Exercise objective. Please rewrite the material from its start down through the line containing "это несколько десятков пресечений и", replacing "КУПИТЬ" with "ЗАКАЗАТЬ" and keeping everything else unchanged.

======== Provided data ========

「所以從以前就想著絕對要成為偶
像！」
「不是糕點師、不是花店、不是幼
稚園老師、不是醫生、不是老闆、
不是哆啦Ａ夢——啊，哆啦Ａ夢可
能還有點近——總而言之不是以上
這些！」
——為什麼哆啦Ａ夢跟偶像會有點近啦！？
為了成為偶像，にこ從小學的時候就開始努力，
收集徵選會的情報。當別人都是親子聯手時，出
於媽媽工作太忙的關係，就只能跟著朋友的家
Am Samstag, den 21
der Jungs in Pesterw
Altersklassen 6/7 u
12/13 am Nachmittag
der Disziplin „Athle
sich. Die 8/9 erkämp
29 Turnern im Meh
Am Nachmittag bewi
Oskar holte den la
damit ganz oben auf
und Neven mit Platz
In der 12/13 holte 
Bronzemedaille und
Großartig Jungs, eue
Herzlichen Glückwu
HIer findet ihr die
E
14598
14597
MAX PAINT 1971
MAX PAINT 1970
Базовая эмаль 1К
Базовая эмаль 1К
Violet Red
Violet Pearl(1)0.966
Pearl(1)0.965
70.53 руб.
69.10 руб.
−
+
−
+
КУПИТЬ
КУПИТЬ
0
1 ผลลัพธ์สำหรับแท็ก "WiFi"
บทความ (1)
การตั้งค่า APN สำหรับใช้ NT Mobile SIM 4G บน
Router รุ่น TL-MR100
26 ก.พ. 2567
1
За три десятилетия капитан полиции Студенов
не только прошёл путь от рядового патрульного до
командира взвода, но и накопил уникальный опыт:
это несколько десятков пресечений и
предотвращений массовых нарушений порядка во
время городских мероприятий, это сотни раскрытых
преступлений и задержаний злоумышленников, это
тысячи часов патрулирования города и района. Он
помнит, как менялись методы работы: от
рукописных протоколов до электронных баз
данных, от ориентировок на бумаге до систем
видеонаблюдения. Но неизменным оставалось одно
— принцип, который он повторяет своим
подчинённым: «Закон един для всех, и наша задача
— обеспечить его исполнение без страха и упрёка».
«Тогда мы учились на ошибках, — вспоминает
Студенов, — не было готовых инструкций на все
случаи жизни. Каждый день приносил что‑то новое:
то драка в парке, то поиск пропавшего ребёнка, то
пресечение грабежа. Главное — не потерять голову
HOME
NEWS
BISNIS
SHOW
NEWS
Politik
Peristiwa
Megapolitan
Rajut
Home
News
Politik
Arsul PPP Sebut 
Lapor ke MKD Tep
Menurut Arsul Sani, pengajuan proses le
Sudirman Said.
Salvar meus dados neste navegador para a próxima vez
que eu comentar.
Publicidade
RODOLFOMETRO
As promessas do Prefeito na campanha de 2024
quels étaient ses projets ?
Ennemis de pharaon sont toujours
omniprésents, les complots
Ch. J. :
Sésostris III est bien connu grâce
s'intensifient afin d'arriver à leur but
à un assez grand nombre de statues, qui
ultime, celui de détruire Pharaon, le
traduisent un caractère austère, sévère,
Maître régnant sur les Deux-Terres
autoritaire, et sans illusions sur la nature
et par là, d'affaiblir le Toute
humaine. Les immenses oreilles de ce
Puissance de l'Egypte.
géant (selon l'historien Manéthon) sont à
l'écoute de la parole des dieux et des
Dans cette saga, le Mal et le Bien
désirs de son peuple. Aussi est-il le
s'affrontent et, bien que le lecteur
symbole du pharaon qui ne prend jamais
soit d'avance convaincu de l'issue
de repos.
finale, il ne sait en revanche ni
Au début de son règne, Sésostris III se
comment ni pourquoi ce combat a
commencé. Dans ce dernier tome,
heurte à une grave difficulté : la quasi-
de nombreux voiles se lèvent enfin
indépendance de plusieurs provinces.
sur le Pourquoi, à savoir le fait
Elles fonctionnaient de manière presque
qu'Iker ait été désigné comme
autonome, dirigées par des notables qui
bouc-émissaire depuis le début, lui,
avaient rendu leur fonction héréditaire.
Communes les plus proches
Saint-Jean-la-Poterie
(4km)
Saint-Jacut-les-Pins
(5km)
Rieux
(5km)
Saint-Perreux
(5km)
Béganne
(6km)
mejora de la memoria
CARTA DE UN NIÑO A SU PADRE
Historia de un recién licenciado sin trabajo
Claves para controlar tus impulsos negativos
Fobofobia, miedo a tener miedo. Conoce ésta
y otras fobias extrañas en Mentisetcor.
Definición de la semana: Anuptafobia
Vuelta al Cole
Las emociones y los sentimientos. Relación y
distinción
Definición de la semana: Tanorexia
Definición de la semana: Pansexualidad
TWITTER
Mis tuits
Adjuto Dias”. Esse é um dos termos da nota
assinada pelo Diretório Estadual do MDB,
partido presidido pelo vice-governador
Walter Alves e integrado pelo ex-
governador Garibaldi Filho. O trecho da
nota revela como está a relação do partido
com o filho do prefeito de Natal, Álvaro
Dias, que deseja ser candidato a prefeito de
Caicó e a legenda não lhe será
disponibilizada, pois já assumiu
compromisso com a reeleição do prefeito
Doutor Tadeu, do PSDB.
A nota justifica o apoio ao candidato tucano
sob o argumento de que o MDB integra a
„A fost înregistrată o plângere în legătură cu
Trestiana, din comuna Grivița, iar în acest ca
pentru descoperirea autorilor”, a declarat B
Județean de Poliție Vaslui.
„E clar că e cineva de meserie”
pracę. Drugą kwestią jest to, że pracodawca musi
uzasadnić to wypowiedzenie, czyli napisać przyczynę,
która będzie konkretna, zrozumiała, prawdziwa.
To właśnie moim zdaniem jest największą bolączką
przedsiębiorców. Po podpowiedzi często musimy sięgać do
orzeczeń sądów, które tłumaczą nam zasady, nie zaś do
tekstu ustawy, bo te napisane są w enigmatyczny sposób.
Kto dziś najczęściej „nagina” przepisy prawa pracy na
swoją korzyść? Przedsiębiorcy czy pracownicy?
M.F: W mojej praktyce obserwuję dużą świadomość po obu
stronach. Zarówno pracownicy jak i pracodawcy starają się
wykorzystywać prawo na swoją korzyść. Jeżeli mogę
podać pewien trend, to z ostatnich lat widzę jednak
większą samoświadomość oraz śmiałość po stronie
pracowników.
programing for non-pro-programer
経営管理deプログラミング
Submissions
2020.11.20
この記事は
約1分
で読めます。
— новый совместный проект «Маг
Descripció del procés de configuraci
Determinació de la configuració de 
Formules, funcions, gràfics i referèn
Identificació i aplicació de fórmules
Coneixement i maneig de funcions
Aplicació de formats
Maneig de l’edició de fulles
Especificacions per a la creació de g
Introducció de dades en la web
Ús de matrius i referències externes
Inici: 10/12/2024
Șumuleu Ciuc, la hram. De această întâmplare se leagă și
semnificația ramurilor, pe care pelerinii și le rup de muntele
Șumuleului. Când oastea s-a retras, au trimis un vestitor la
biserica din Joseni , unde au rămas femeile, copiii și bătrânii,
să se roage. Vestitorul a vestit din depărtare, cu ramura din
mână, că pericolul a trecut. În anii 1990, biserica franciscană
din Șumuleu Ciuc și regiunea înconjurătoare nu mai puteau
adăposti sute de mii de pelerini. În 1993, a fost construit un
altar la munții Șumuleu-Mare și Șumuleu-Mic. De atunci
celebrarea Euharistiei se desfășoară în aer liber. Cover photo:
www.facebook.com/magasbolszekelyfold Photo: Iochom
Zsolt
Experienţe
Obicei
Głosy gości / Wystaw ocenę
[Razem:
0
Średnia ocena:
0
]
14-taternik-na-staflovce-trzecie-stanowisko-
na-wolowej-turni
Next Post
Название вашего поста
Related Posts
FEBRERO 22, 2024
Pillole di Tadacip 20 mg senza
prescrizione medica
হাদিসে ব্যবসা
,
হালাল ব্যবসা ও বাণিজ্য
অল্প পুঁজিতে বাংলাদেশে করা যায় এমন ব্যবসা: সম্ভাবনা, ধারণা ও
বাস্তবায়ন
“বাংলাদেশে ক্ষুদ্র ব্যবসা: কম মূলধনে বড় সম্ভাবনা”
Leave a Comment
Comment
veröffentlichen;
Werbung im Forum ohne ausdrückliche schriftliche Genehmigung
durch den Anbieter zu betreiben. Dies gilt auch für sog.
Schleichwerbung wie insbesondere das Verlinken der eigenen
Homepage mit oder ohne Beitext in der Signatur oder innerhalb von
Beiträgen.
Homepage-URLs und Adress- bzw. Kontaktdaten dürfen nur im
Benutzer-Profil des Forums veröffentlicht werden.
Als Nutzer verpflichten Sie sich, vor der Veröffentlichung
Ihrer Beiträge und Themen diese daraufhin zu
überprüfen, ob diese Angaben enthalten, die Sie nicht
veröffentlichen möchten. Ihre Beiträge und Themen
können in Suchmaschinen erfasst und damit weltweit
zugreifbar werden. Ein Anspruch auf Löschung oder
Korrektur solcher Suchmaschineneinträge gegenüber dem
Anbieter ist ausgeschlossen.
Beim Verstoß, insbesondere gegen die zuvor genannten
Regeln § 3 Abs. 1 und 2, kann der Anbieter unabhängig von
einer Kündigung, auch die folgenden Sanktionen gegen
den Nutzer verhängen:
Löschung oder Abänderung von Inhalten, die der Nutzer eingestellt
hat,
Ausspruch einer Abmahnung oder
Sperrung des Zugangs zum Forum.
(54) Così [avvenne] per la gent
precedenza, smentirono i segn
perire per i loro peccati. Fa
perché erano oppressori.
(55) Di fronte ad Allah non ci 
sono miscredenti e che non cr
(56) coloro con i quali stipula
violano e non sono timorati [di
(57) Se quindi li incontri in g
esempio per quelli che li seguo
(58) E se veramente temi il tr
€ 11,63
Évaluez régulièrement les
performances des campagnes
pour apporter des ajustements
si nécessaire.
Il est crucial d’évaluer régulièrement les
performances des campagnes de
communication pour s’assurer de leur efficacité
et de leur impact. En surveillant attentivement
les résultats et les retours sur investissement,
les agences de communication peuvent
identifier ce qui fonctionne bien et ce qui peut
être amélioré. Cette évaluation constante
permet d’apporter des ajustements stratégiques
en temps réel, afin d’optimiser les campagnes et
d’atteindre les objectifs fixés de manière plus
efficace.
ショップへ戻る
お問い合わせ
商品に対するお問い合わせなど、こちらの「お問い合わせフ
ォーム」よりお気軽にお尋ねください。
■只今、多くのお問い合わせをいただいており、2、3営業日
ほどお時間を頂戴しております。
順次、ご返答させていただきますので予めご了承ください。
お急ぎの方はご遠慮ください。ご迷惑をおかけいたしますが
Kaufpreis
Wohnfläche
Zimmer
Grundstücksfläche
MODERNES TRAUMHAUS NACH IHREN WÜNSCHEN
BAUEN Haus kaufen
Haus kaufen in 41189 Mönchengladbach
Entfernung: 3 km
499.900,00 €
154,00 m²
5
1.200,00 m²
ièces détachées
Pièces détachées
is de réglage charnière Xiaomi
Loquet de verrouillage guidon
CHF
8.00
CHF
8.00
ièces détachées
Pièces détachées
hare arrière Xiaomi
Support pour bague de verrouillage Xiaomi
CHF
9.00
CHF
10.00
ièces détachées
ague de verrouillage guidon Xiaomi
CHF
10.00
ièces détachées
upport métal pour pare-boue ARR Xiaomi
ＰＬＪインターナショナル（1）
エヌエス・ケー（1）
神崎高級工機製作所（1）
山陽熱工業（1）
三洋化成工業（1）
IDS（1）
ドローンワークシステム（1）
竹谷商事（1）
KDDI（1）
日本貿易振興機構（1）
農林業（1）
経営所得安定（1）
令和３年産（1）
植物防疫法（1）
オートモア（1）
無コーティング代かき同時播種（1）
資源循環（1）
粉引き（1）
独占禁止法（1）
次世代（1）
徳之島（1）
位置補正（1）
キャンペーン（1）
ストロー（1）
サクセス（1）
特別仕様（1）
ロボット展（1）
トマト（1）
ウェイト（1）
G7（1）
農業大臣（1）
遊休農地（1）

========

Written answer.
「所以從以前就想著絕對要成為偶
像！」
「不是糕點師、不是花店、不是幼
稚園老師、不是醫生、不是老闆、
不是哆啦Ａ夢——啊，哆啦Ａ夢可
能還有點近——總而言之不是以上
這些！」
——為什麼哆啦Ａ夢跟偶像會有點近啦！？
為了成為偶像，にこ從小學的時候就開始努力，
收集徵選會的情報。當別人都是親子聯手時，出
於媽媽工作太忙的關係，就只能跟著朋友的家
Am Samstag, den 21
der Jungs in Pesterw
Altersklassen 6/7 u
12/13 am Nachmittag
der Disziplin „Athle
sich. Die 8/9 erkämp
29 Turnern im Meh
Am Nachmittag bewi
Oskar holte den la
damit ganz oben auf
und Neven mit Platz
In der 12/13 holte 
Bronzemedaille und
Großartig Jungs, eue
Herzlichen Glückwu
HIer findet ihr die
E
14598
14597
MAX PAINT 1971
MAX PAINT 1970
Базовая эмаль 1К
Базовая эмаль 1К
Violet Red
Violet Pearl(1)0.966
Pearl(1)0.965
70.53 руб.
69.10 руб.
−
+
−
+
ЗАКАЗАТЬ
ЗАКАЗАТЬ
0
1 ผลลัพธ์สำหรับแท็ก "WiFi"
บทความ (1)
การตั้งค่า APN สำหรับใช้ NT Mobile SIM 4G บน
Router รุ่น TL-MR100
26 ก.พ. 2567
1
За три десятилетия капитан полиции Студенов
не только прошёл путь от рядового патрульного до
командира взвода, но и накопил уникальный опыт:
это несколько десятков пресечений и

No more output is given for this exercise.